I beg you pardon …. “Bike” or whatever your name is. You are saying the top tube looks like so and so seat tube looks like so and so….you mention three mainstream bike brands and you reckon these sections got all copied and put into one frame….what is your point?! A bicycle is compared to other mediums of transport a simple structure….there are only that many tubes you put together and they form a frame. And if you want that frame to perform then different engineers in different parts in the word will most likely come to similar designs. It drives me nuts that there are cyclists commenting in this and other forums that so-and-so is a copy of so-and-so. Look at aerodynamics with car designs , hydrodynamics with kayaks and surf ski designs….they all look similar in the end. They need to in order to obey the law of physics. Same goes for a full suspension XC racing bike in the end. If Specialized would have existed a hundred and some more years ago and patented the Diamond shape bike frame….which is still for a rigid road bike or mountain bike the strongest and lightest design….what then? Nobody else allowed to use it? BS.
@ Devin: Why don’t you go to the Chiru website and ask him (Pierre) what is different. And your comment regarding Bike Rumor readers are experts….mate I have been reading comments on this website for a while and one thing is for sure there is a lot of BS being said….only a few comments with information worthwhile to read. Have you ever been to a factory over in China? Have you ever seen a Chiru bike apart from on the screen?

Devin - 12/18/13 - 1:10am

@Marcel, it seems like you’re getting a little hot under the collar- if you think I was insulting the brand, apologies.

Like it or not, there are myriad companies that say “Check out our latest and greatest!” and then roll out whatever frames they can source from a supplier. And it’s also quite easy to use a front end and sub in a different (and possibly) proprietary rear end; put together a large enough order and most smallish OEMs let you make small changes to “open” molds (guess what, I know from experience!)

So, like I said before, using a front triangle you like (that’s available to multiple “brands”) and a proprietary rear triangle (pivotless, UNLIKE the Hong fu front end that bears a remarkable likeness to the Chiru 29er front end) you can build a great bike. But jumping down peoples’ throats when they comment on the stunning resemblance (NOT like “ohh, kinda looks like a Scott.” More like, “Ohh, is EXACTLY like the front triangle on my FM036.”) when the website is totally devoid of information doesn’t exactly come across as forthright and believable. Yeah, people talk a lot of BS- combat this with actual information, as in show something on the brand website that substantiates you doing something different.

Mindless - 12/18/13 - 2:02am

@Marcel Hagener: We do not sign with our real name because it is not our real job.

sillybike - 12/18/13 - 2:03am

Bad website as well!

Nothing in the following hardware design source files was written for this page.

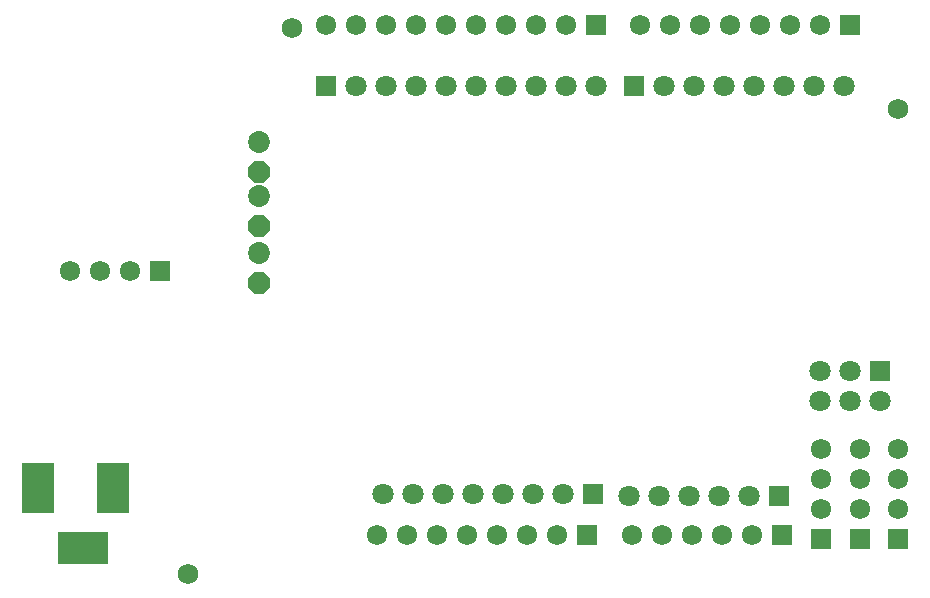
<source format=gbs>
G04*
G04 #@! TF.GenerationSoftware,Altium Limited,Altium Designer,21.2.1 (34)*
G04*
G04 Layer_Color=16711935*
%FSLAX43Y43*%
%MOMM*%
G71*
G04*
G04 #@! TF.SameCoordinates,427E456E-B420-4228-82AE-AA47295AEFF1*
G04*
G04*
G04 #@! TF.FilePolarity,Negative*
G04*
G01*
G75*
%ADD61R,4.267X2.743*%
%ADD62R,2.743X4.267*%
%ADD63R,1.803X1.803*%
%ADD64C,1.803*%
%ADD65R,1.723X1.723*%
%ADD66C,1.723*%
%ADD67P,2.007X8X112.5*%
%ADD68C,1.854*%
%ADD69R,1.723X1.723*%
%ADD70C,1.727*%
D61*
X102997Y46990D02*
D03*
D62*
X99187Y52070D02*
D03*
X105537D02*
D03*
D63*
X161925Y51435D02*
D03*
X123567Y86106D02*
D03*
X149606D02*
D03*
X170434Y61976D02*
D03*
X146177Y51562D02*
D03*
D64*
X159385Y51435D02*
D03*
X156845D02*
D03*
X154305D02*
D03*
X151765D02*
D03*
X149225D02*
D03*
X128647Y86106D02*
D03*
X146427D02*
D03*
X143887D02*
D03*
X141347D02*
D03*
X138807D02*
D03*
X136267D02*
D03*
X133727D02*
D03*
X131187D02*
D03*
X126107D02*
D03*
X152146D02*
D03*
X154686D02*
D03*
X157226D02*
D03*
X159766D02*
D03*
X162306D02*
D03*
X164846D02*
D03*
X167386D02*
D03*
X165354Y61976D02*
D03*
X167894D02*
D03*
X165354Y59436D02*
D03*
X167894D02*
D03*
X170434D02*
D03*
X128397Y51562D02*
D03*
X130937D02*
D03*
X133477D02*
D03*
X136017D02*
D03*
X138557D02*
D03*
X141097D02*
D03*
X143637D02*
D03*
D65*
X162179Y48133D02*
D03*
X167890Y91313D02*
D03*
X146431D02*
D03*
X145669Y48133D02*
D03*
X109474Y70485D02*
D03*
D66*
X159639Y48133D02*
D03*
X157099D02*
D03*
X154559D02*
D03*
X152019D02*
D03*
X149479D02*
D03*
X165350Y91313D02*
D03*
X162810D02*
D03*
X160270D02*
D03*
X157730D02*
D03*
X155190D02*
D03*
X152650D02*
D03*
X150110D02*
D03*
X143891D02*
D03*
X138811D02*
D03*
X136271D02*
D03*
X133731D02*
D03*
X131191D02*
D03*
X128651D02*
D03*
X126111D02*
D03*
X123571D02*
D03*
X141351D02*
D03*
X171958Y50292D02*
D03*
Y52832D02*
D03*
Y55372D02*
D03*
X168783D02*
D03*
Y52832D02*
D03*
Y50292D02*
D03*
X165481Y55372D02*
D03*
Y52832D02*
D03*
Y50292D02*
D03*
X143129Y48133D02*
D03*
X140589D02*
D03*
X138049D02*
D03*
X135509D02*
D03*
X132969D02*
D03*
X130429D02*
D03*
X127889D02*
D03*
X101854Y70485D02*
D03*
X104394D02*
D03*
X106934D02*
D03*
D67*
X117856Y78867D02*
D03*
Y74295D02*
D03*
Y69469D02*
D03*
D68*
Y81407D02*
D03*
Y76835D02*
D03*
Y72009D02*
D03*
D69*
X171958Y47752D02*
D03*
X168783D02*
D03*
X165481D02*
D03*
D70*
X171958Y84201D02*
D03*
X111887Y44831D02*
D03*
X120650Y91059D02*
D03*
M02*

</source>
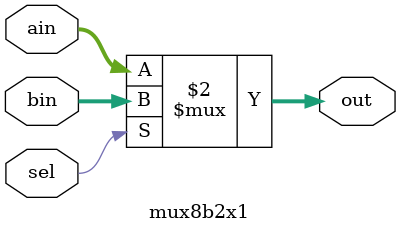
<source format=v>
module mux8b2x1 (
    input [7:0] ain,       // 34-bit Input 0
    input [7:0] bin,       // 34-bit Input 1
    input sel,              // 1-bit Select signal
    output [7:0] out       // 34-bit Output
);
    assign out = (sel == 1'b0) ? ain : bin; // Select between ain and bin based on sel
endmodule 
</source>
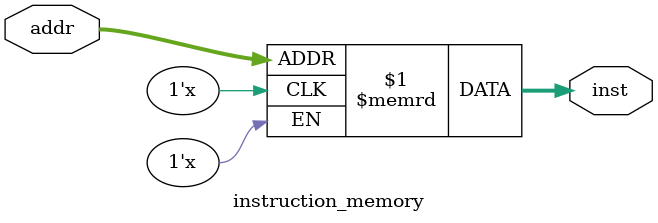
<source format=v>
`include "../defines.v"

module instruction_memory (
    input  wire [8:0]  addr,     // Word address (no shift needed)
    output wire [15:0] inst      // 16-bit instruction output
);

    reg [15:0] imem [0:255];    // Word-addressed memory
    
    // Direct word addressing
    assign inst = imem[addr];    // Removed shift since addr is now word address
    
    // Memory initialization removed - will be done by testbench

endmodule
</source>
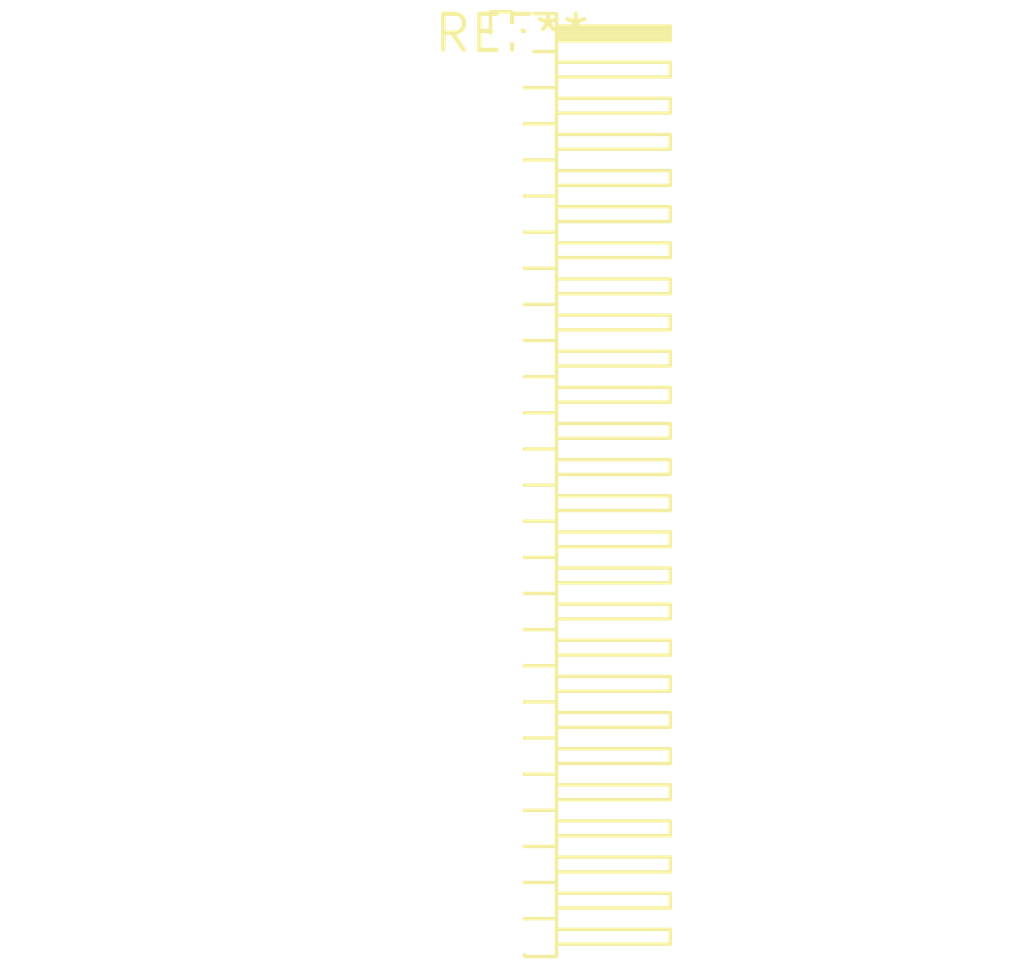
<source format=kicad_pcb>
(kicad_pcb (version 20240108) (generator pcbnew)

  (general
    (thickness 1.6)
  )

  (paper "A4")
  (layers
    (0 "F.Cu" signal)
    (31 "B.Cu" signal)
    (32 "B.Adhes" user "B.Adhesive")
    (33 "F.Adhes" user "F.Adhesive")
    (34 "B.Paste" user)
    (35 "F.Paste" user)
    (36 "B.SilkS" user "B.Silkscreen")
    (37 "F.SilkS" user "F.Silkscreen")
    (38 "B.Mask" user)
    (39 "F.Mask" user)
    (40 "Dwgs.User" user "User.Drawings")
    (41 "Cmts.User" user "User.Comments")
    (42 "Eco1.User" user "User.Eco1")
    (43 "Eco2.User" user "User.Eco2")
    (44 "Edge.Cuts" user)
    (45 "Margin" user)
    (46 "B.CrtYd" user "B.Courtyard")
    (47 "F.CrtYd" user "F.Courtyard")
    (48 "B.Fab" user)
    (49 "F.Fab" user)
    (50 "User.1" user)
    (51 "User.2" user)
    (52 "User.3" user)
    (53 "User.4" user)
    (54 "User.5" user)
    (55 "User.6" user)
    (56 "User.7" user)
    (57 "User.8" user)
    (58 "User.9" user)
  )

  (setup
    (pad_to_mask_clearance 0)
    (pcbplotparams
      (layerselection 0x00010fc_ffffffff)
      (plot_on_all_layers_selection 0x0000000_00000000)
      (disableapertmacros false)
      (usegerberextensions false)
      (usegerberattributes false)
      (usegerberadvancedattributes false)
      (creategerberjobfile false)
      (dashed_line_dash_ratio 12.000000)
      (dashed_line_gap_ratio 3.000000)
      (svgprecision 4)
      (plotframeref false)
      (viasonmask false)
      (mode 1)
      (useauxorigin false)
      (hpglpennumber 1)
      (hpglpenspeed 20)
      (hpglpendiameter 15.000000)
      (dxfpolygonmode false)
      (dxfimperialunits false)
      (dxfusepcbnewfont false)
      (psnegative false)
      (psa4output false)
      (plotreference false)
      (plotvalue false)
      (plotinvisibletext false)
      (sketchpadsonfab false)
      (subtractmaskfromsilk false)
      (outputformat 1)
      (mirror false)
      (drillshape 1)
      (scaleselection 1)
      (outputdirectory "")
    )
  )

  (net 0 "")

  (footprint "PinHeader_1x26_P1.27mm_Horizontal" (layer "F.Cu") (at 0 0))

)

</source>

Brand not going far! Sorry! its a FM036 !

EM2 - 12/18/13 - 5:07am

@Chiru make a couple of dozens test bikes , tour them to the LBS for free and let the people love them
@everyone did you notice that the pivotless Chiru frame cost the half compared to the major brands crap ?

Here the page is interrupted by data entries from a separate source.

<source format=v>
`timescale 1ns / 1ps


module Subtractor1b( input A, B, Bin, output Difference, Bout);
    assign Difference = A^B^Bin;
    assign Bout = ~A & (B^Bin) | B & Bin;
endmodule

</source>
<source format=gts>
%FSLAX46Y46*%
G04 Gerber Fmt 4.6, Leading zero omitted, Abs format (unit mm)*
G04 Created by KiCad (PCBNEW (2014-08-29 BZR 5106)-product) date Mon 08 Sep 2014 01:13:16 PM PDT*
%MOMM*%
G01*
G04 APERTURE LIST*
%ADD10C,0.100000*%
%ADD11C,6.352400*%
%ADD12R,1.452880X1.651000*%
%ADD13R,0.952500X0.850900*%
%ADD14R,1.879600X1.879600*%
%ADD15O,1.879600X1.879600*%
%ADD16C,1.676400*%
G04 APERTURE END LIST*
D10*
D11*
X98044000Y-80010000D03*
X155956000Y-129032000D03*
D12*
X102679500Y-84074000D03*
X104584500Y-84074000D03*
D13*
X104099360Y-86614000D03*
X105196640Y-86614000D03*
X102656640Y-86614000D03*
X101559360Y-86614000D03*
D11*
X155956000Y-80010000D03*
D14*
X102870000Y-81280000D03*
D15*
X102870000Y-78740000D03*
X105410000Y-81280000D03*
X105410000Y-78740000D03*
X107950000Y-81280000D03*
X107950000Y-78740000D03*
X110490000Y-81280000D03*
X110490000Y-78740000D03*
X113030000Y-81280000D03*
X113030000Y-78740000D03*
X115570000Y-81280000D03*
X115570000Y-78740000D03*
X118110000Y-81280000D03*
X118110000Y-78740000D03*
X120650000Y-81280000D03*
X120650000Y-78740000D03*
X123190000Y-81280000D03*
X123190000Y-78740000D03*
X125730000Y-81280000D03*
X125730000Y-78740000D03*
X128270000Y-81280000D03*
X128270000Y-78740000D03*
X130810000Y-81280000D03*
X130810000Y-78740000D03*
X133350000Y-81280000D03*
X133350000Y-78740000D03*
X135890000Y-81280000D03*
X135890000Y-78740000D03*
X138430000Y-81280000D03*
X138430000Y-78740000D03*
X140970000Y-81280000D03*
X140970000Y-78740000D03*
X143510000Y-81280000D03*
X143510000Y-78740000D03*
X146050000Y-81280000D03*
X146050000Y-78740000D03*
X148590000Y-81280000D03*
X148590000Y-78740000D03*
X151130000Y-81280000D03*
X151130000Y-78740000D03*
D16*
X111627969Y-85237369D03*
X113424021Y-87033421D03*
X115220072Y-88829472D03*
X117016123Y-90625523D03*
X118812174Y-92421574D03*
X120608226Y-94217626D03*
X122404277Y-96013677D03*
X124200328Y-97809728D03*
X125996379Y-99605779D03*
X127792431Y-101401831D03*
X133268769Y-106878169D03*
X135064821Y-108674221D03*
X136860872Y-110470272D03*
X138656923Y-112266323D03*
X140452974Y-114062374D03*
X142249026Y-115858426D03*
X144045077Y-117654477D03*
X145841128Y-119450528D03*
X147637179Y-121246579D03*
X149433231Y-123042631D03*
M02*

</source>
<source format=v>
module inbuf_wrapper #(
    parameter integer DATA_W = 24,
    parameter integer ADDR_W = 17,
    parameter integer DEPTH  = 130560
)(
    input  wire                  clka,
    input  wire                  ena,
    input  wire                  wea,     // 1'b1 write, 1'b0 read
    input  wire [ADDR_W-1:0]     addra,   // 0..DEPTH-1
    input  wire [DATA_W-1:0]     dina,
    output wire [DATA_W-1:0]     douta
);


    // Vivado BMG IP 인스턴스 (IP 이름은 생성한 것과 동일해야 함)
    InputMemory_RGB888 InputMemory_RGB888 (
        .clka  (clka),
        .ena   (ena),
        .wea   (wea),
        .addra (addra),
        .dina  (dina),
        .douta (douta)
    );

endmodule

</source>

Ripnshread - 12/18/13 - 11:24am

No one would care that your bike was made by Hongfu-bikes if it had a Horst link rear end. These days products are either a commodity or actually “unique”. A single bar “pivotless” rear suspension mountain bike is in no way “unique”. Its seen as an old technology that was only kept alive because Spec held the patent on the Horst link and sued the crap out of anyone who tried to sell anything similar in countries where they held patent rights. The arcing axle path of a single pivot bike if just not the best design imop.